Cutting the JPA Wire
Three domain objects. Twelve handlers. One pom.xml. PR3 is done.
The goal was to strip JPA entirely from the engine module — no Hibernate
annotations, no Panache, no PanacheEntity superclass. Every persistence
operation routes through the three SPI interfaces Claude and I scaffolded
in PR2: CaseMetaModelRepository, CaseInstanceRepository,
EventLogRepository.
Domain objects as plain Java
CaseMetaModel, CaseInstance, and EventLog had all been extending
PanacheEntity. That gave them an implicit id field, JPA annotations
throughout, and static Panache query methods baked in —
EventLog.findSchedulingEvents(caseId, workerId) was a real method on the
domain class.
After the conversion they’re plain Java. The id field is still public
(repository implementations set it after save), but the class has no framework
dependency. EventLog.findSchedulingEvents is gone; callers inject
EventLogRepository and call it there instead.

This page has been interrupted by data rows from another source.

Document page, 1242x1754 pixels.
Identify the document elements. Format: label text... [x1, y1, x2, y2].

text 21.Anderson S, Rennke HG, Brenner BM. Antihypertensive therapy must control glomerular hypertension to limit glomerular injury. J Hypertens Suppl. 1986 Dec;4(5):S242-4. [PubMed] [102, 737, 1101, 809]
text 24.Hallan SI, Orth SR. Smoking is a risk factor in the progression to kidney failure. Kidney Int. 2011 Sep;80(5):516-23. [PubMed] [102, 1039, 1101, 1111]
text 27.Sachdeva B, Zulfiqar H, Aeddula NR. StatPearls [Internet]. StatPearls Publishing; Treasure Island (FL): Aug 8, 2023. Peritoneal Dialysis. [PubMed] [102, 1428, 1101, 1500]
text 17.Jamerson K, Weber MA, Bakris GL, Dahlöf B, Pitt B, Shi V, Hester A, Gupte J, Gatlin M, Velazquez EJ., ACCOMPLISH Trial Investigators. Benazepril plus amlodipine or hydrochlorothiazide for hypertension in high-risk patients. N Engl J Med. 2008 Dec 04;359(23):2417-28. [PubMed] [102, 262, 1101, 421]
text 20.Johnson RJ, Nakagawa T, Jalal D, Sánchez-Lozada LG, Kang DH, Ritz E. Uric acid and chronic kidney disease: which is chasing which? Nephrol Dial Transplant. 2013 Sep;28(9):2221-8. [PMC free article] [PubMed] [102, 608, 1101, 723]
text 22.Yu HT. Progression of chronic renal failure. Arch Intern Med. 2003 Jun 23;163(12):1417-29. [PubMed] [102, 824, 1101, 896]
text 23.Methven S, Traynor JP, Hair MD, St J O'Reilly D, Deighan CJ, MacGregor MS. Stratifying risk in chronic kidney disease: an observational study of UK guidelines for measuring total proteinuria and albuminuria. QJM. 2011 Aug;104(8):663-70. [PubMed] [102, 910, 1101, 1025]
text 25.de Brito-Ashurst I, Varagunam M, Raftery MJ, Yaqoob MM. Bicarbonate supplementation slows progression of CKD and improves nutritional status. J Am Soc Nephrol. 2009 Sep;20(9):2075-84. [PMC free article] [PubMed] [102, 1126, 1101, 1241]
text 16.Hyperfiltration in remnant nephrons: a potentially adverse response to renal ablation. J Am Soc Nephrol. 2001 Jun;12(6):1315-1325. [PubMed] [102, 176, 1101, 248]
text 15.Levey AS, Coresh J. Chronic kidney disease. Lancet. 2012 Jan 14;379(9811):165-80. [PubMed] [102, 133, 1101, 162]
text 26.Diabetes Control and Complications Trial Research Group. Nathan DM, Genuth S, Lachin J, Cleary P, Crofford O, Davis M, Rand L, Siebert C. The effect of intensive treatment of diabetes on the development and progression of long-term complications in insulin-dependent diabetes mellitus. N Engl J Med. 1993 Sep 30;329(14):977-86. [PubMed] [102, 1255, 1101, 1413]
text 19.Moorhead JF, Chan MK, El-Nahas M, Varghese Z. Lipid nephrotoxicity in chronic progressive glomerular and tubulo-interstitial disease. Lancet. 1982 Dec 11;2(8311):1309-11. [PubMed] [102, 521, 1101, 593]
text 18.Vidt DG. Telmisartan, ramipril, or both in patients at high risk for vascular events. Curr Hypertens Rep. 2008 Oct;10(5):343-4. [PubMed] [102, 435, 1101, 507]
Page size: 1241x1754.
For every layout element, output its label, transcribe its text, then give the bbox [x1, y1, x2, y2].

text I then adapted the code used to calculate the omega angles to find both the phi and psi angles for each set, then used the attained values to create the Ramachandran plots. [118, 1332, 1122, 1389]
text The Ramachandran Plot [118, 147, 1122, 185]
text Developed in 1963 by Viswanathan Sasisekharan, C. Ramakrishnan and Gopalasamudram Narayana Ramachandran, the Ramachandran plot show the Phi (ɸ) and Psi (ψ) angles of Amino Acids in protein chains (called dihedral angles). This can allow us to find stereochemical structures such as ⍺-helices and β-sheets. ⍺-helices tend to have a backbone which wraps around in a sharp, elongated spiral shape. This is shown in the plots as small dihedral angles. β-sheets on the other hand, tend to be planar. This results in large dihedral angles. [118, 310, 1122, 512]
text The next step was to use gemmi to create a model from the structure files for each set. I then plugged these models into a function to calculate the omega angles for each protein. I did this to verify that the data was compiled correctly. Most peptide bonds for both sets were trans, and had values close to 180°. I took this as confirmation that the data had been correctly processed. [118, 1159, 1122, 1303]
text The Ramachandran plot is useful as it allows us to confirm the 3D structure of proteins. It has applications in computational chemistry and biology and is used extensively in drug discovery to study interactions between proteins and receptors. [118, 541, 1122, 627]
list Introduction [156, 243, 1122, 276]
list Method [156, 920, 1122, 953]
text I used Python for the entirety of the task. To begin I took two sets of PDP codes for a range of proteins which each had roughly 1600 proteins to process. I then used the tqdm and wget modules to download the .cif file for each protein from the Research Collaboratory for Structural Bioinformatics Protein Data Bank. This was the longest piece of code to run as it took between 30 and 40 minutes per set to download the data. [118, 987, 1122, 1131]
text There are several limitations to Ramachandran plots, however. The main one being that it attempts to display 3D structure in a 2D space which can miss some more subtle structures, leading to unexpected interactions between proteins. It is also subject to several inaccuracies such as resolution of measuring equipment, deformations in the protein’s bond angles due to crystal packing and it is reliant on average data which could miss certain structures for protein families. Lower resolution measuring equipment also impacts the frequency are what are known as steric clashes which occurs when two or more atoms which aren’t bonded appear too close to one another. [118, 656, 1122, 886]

The atomic operation that wasn’t in the SPI
CaseStatusChangedHandler needed something PR2 hadn’t anticipated: update a
CaseInstance state and append an EventLog entry in a single transaction.
Two separate calls wouldn’t work — a crash between them leaves the system in
inconsistent state.
I added updateStateAndAppendEvent(CaseInstance, EventLog) to
CaseInstanceRepository. The JPA implementation in casehub-persistence-hibernate
wraps both writes in one Panache transaction:
return Panache.withTransaction(() ->
CaseInstanceEntity.<CaseInstanceEntity>findById(instance.id)
.chain(entity -> {
entity.state = instance.getState();
return Panache.getSession().chain(s -> s.merge(entity));
})
.chain(merged -> logEntity.persistAndFlush())
);
The in-memory version is simpler — store the updated instance and delegate to
EventLogRepository.append. In-process, synchronous, no transaction needed.
This is the point of the SPI boundary: the engine sees one method, each implementation handles atomicity in whatever way makes sense for its storage model.
The Maven cycle that wasn’t obvious
The plan called for adding casehub-persistence-memory as a test-scope
dependency of engine, so tests could activate the in-memory repositories via
quarkus.arc.selected-alternatives. It created a cycle:
engine → casehub-persistence-memory → engine.
Maven detects cycles at reactor resolution — before any module compiles:
[ERROR] The projects in the reactor contain a cyclic reference:
Edge between 'io.casehub:casehub-persistence-memory' and 'io.casehub:engine'
introduces cycle: engine → casehub-persistence-memory → engine
test scope doesn’t help. Maven’s cycle detection is graph-level, not scope-aware.
The fix was to copy the three in-memory implementations directly into
engine/src/test/java/. Quarkus automatically indexes test sources for
@QuarkusTest, so selected-alternatives picks them up without any additional
configuration. No module dependency, no cycle.
The assumption that test scope makes a circular dependency safe is exactly the kind of thing that wastes an hour.
Where things stand
Engine tests run without Docker. 353 tests pass. EngineDecouplingIT confirms
the in-memory repositories are active and the decoupling holds end-to-end.
PR #75 is open against casehubio/engine. It depends on the persistence-memory work from PR #72 or #73 landing first — treblereel has his own version in review. Once one of those merges, #75 rebases cleanly on top.